ASSIGNED TASK — Give every line of the data again, unchanged, but with no pictures.

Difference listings
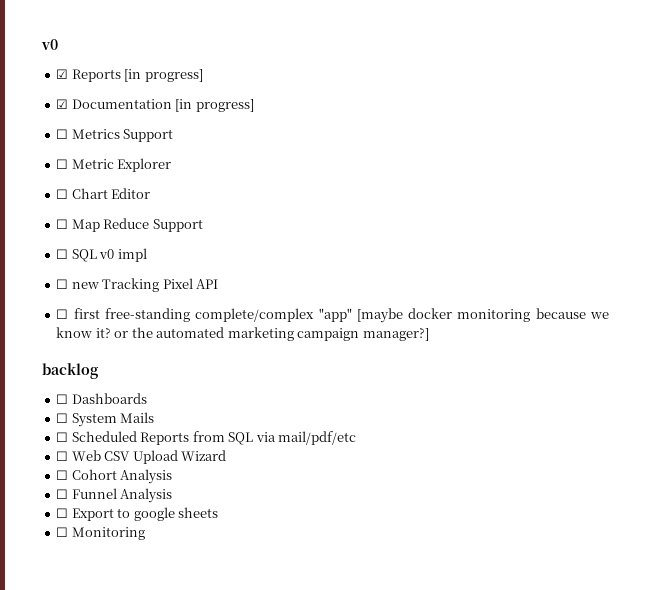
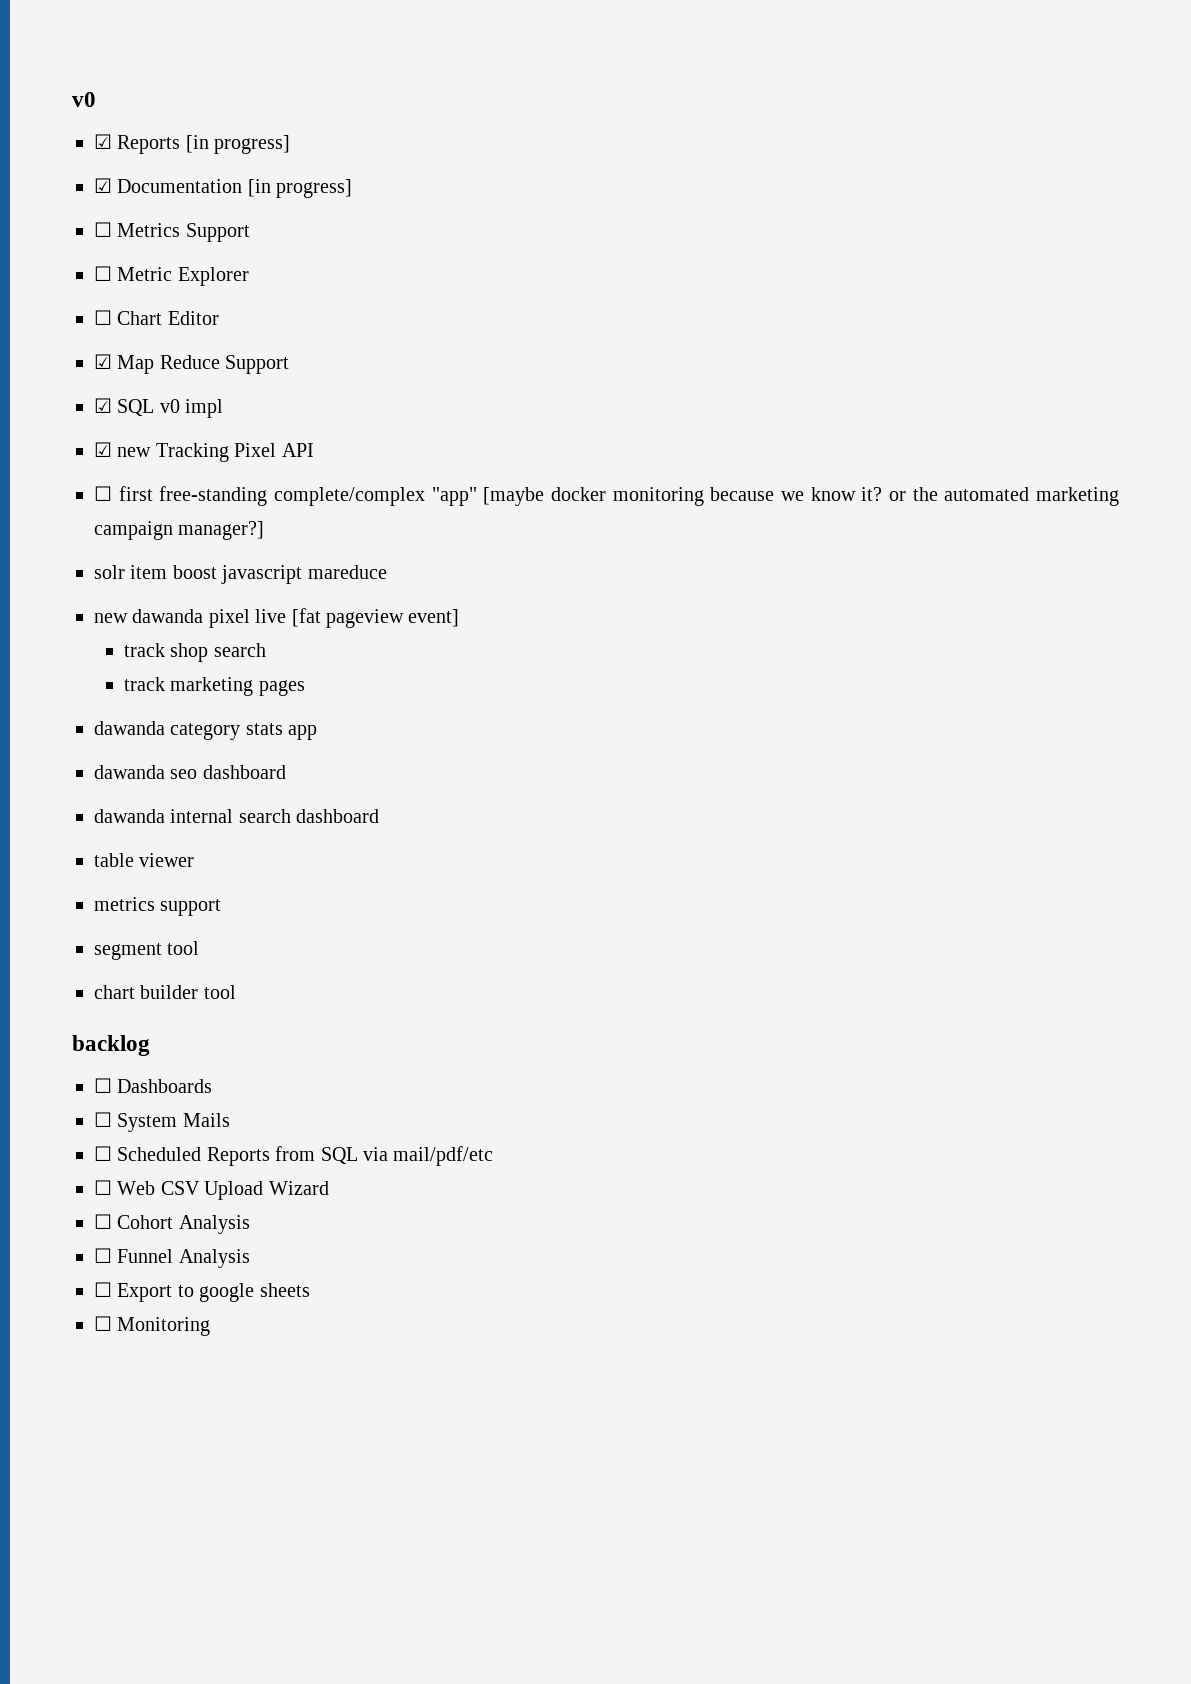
[56,219,69,229] ☐ -> [94,354,112,369] ☑
[56,249,69,259] ☐ -> [94,398,112,413] ☑
[56,279,69,289] ☐ -> [94,442,112,457] ☑
(429, 334) none -> [94,565,387,584] [94,608,460,628] [123,643,266,662] [123,677,305,696] [94,721,318,740] [94,765,286,779] [94,809,380,823] [94,853,195,867] [94,897,222,916] [94,941,200,960] [94,985,236,999] // solr item boost javascript mareduce // new dawanda pixel live [fat pageview event] // track shop search // track marketing pages // dawanda category stats app // dawanda seo dashboard // dawanda internal search dashboard // table viewer // metrics support // segment tool // chart builder tool

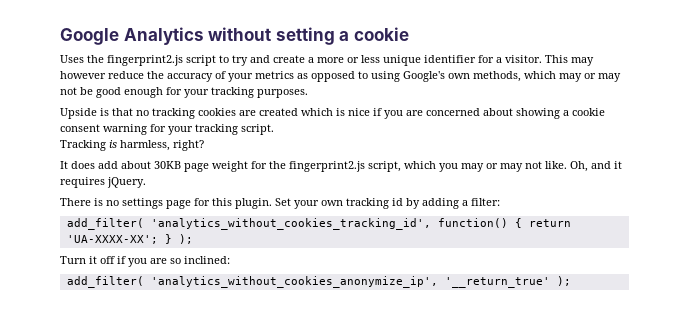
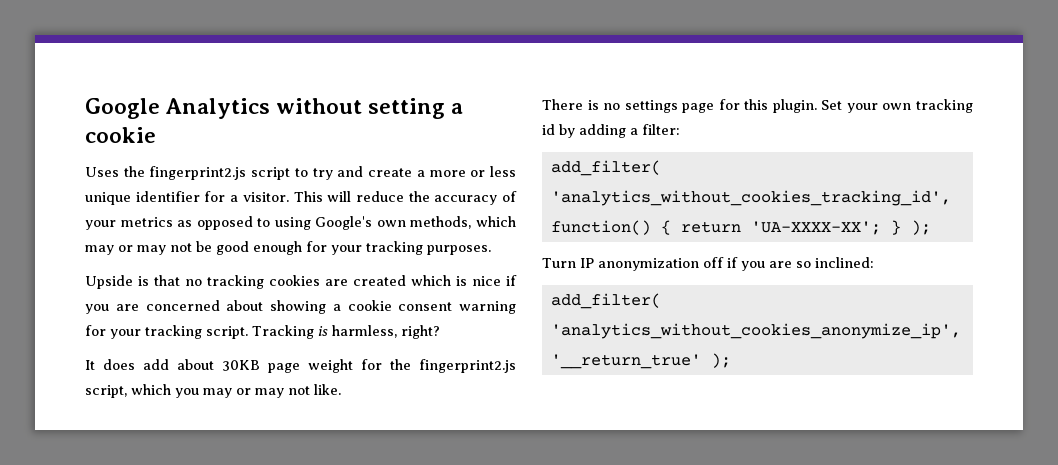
[571,57,594,66] [60,71,106,79] may however -> [327,191,352,202] will
(274, 129) // -> (248, 332) none
[570,161,622,172] [60,177,146,188] Oh, and it requires jQuery. -> (341, 389) none
[89,256,97,264] it -> [580,258,699,271] IP anonymization

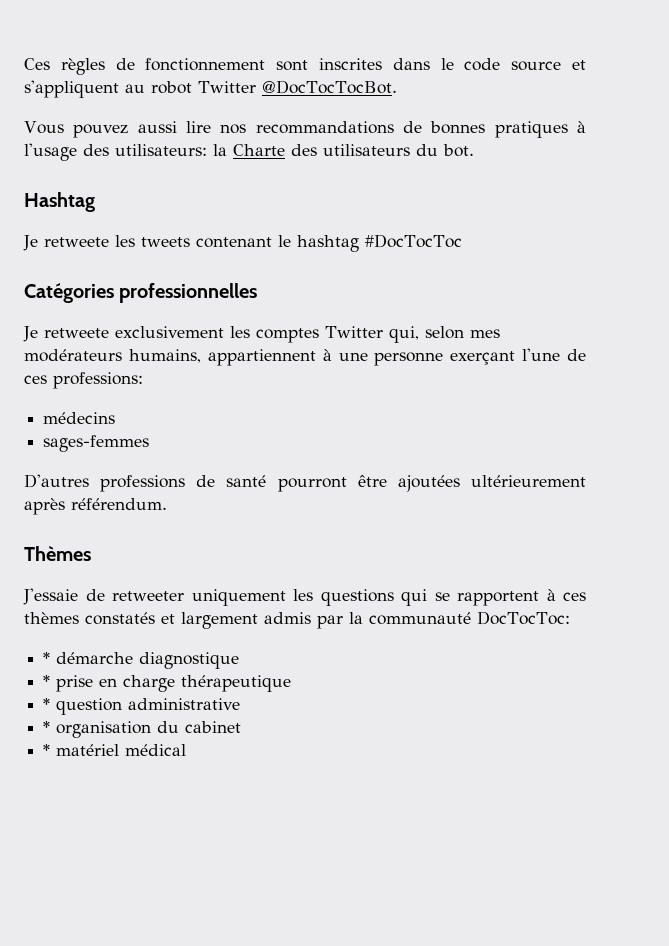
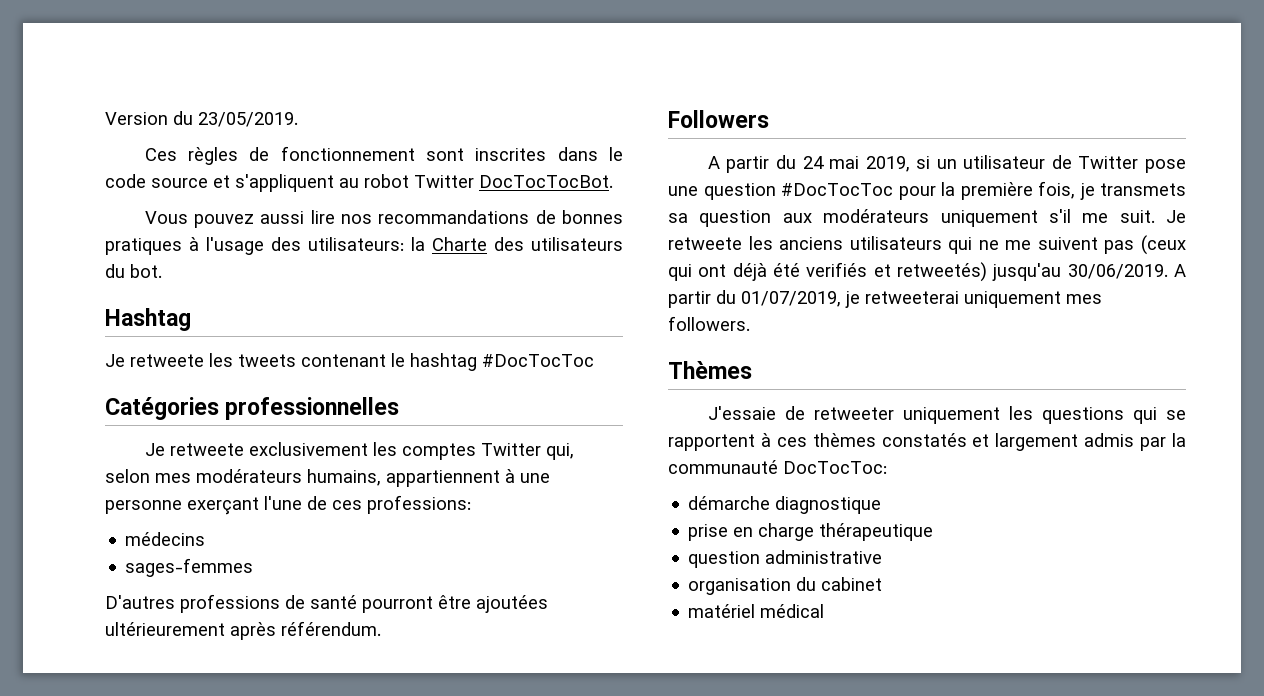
(24, 64) none -> [105,111,298,127] Version du 23/05/2019. //
[261,80,397,94] @DocTocTocBot. -> [479,175,613,188] DocTocTocBot.
(167, 504) none -> [668,110,769,128] [707,155,1186,173] [668,181,1186,200] [668,209,1186,227] [668,235,1186,255] [668,262,1186,282] [668,290,1102,308] [668,316,750,331] // Followers // A partir du 24 mai 2019, si un utilisateur de Twitter pose une question #DocTocToc pour la première fois, je transmets sa question aux modérateurs uniquement s'il me suit. Je retweete les anciens utilisateurs qui ne me suivent pas (ceux qui ont déjà été verifiés et retweetés) jusqu'au 30/06/2019. A partir du 01/07/2019, je retweeterai uniquement mes followers.
[43,652,51,664] * -> (887, 467) none
[43,675,51,687] * -> (882, 505) none
[43,698,51,710] * -> (934, 532) none
[43,721,51,733] * -> (883, 557) none
[43,744,51,756] * -> (883, 584) none

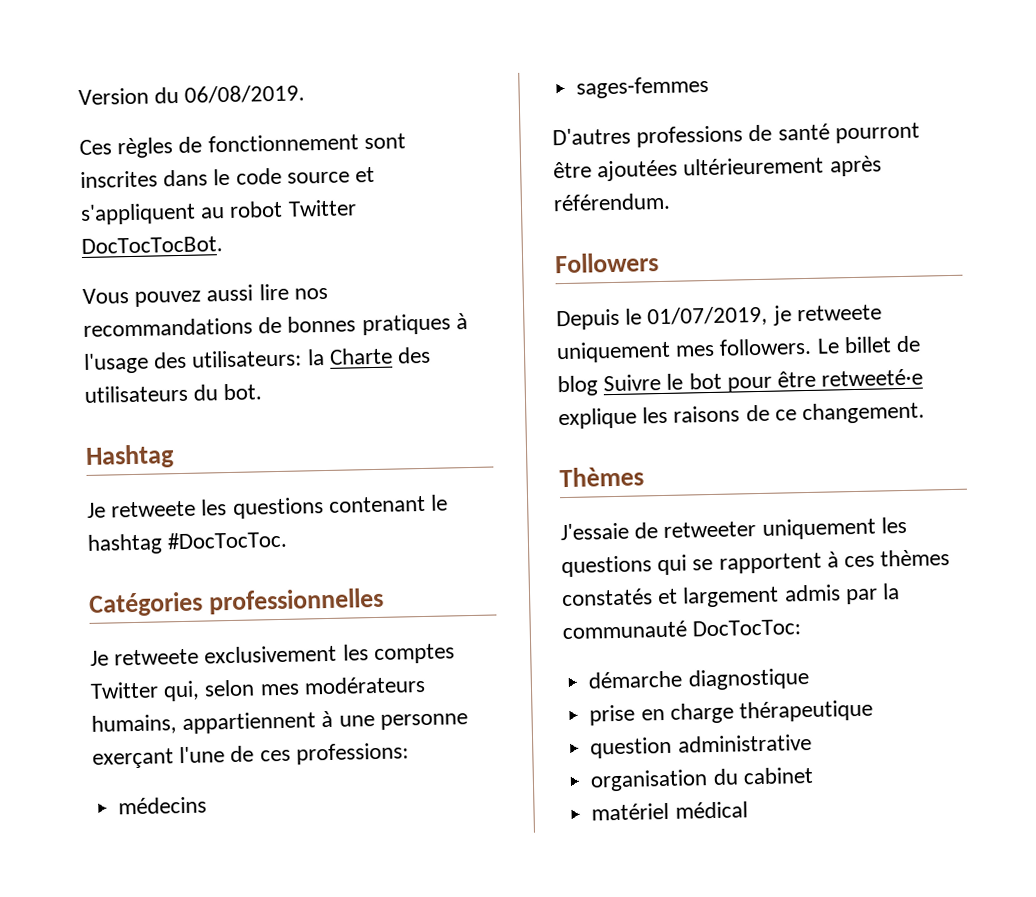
[198,112,298,127] 23/05/2019. -> [184,84,306,104] 06/08/2019.
[238,354,296,367] tweets -> [231,497,324,519] questions
[482,354,594,367] #DocTocToc -> [167,530,288,550] #DocTocToc.
[707,155,1186,173] [668,181,1186,200] [668,209,1186,227] [668,235,1186,255] [668,262,1186,282] [668,290,736,308] A partir du 24 mai 2019, si un utilisateur de Twitter pose une question #DocTocToc pour la première fois, je transmets sa question aux modérateurs uniquement s'il me suit. Je retweete les anciens utilisateurs qui ne me suivent pas (ceux qui ont déjà été verifiés et retweetés) jusqu'au 30/06/2019. A partir du -> [556,308,643,331] Depuis le
[865,291,959,304] retweeterai -> [796,304,882,322] retweete
(750, 323) none -> [816,335,922,354] [557,368,924,397] [558,401,926,430] Le billet de blog Suivre le bot pour être retweeté·e explique les raisons de ce changement.

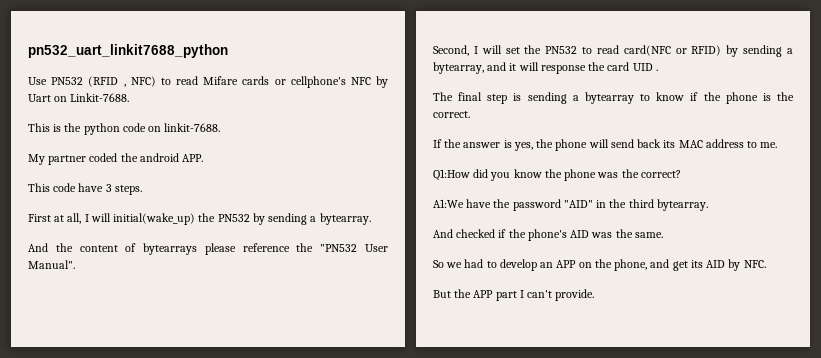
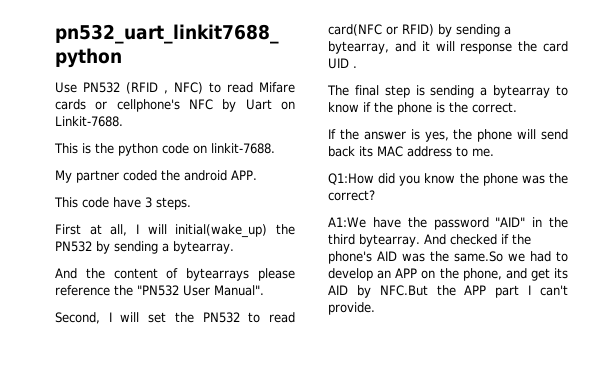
(708, 205) // -> (420, 240) none
[634,232,663,238] [433,260,444,268] same. // So -> [454,251,503,262] same.So
[743,260,766,268] [433,290,451,298] NFC. // But -> [379,285,428,296] NFC.But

WRITTEN ANSWER —
[56,219,69,229] ☐ -> [94,354,112,369] ☑
[56,249,69,259] ☐ -> [94,398,112,413] ☑
[56,279,69,289] ☐ -> [94,442,112,457] ☑
(429, 334) none -> [94,565,387,584] [94,608,460,628] [123,643,266,662] [123,677,305,696] [94,721,318,740] [94,765,286,779] [94,809,380,823] [94,853,195,867] [94,897,222,916] [94,941,200,960] [94,985,236,999] // solr item boost javascript mareduce // new dawanda pixel live [fat pageview event] // track shop search // track marketing pages // dawanda category stats app // dawanda seo dashboard // dawanda internal search dashboard // table viewer // metrics support // segment tool // chart builder tool

[571,57,594,66] [60,71,106,79] may however -> [327,191,352,202] will
(274, 129) // -> (248, 332) none
[570,161,622,172] [60,177,146,188] Oh, and it requires jQuery. -> (341, 389) none
[89,256,97,264] it -> [580,258,699,271] IP anonymization

(24, 64) none -> [105,111,298,127] Version du 23/05/2019. //
[261,80,397,94] @DocTocTocBot. -> [479,175,613,188] DocTocTocBot.
(167, 504) none -> [668,110,769,128] [707,155,1186,173] [668,181,1186,200] [668,209,1186,227] [668,235,1186,255] [668,262,1186,282] [668,290,1102,308] [668,316,750,331] // Followers // A partir du 24 mai 2019, si un utilisateur de Twitter pose une question #DocTocToc pour la première fois, je transmets sa question aux modérateurs uniquement s'il me suit. Je retweete les anciens utilisateurs qui ne me suivent pas (ceux qui ont déjà été verifiés et retweetés) jusqu'au 30/06/2019. A partir du 01/07/2019, je retweeterai uniquement mes followers.
[43,652,51,664] * -> (887, 467) none
[43,675,51,687] * -> (882, 505) none
[43,698,51,710] * -> (934, 532) none
[43,721,51,733] * -> (883, 557) none
[43,744,51,756] * -> (883, 584) none

[198,112,298,127] 23/05/2019. -> [184,84,306,104] 06/08/2019.
[238,354,296,367] tweets -> [231,497,324,519] questions
[482,354,594,367] #DocTocToc -> [167,530,288,550] #DocTocToc.
[707,155,1186,173] [668,181,1186,200] [668,209,1186,227] [668,235,1186,255] [668,262,1186,282] [668,290,736,308] A partir du 24 mai 2019, si un utilisateur de Twitter pose une question #DocTocToc pour la première fois, je transmets sa question aux modérateurs uniquement s'il me suit. Je retweete les anciens utilisateurs qui ne me suivent pas (ceux qui ont déjà été verifiés et retweetés) jusqu'au 30/06/2019. A partir du -> [556,308,643,331] Depuis le
[865,291,959,304] retweeterai -> [796,304,882,322] retweete
(750, 323) none -> [816,335,922,354] [557,368,924,397] [558,401,926,430] Le billet de blog Suivre le bot pour être retweeté·e explique les raisons de ce changement.

(708, 205) // -> (420, 240) none
[634,232,663,238] [433,260,444,268] same. // So -> [454,251,503,262] same.So
[743,260,766,268] [433,290,451,298] NFC. // But -> [379,285,428,296] NFC.But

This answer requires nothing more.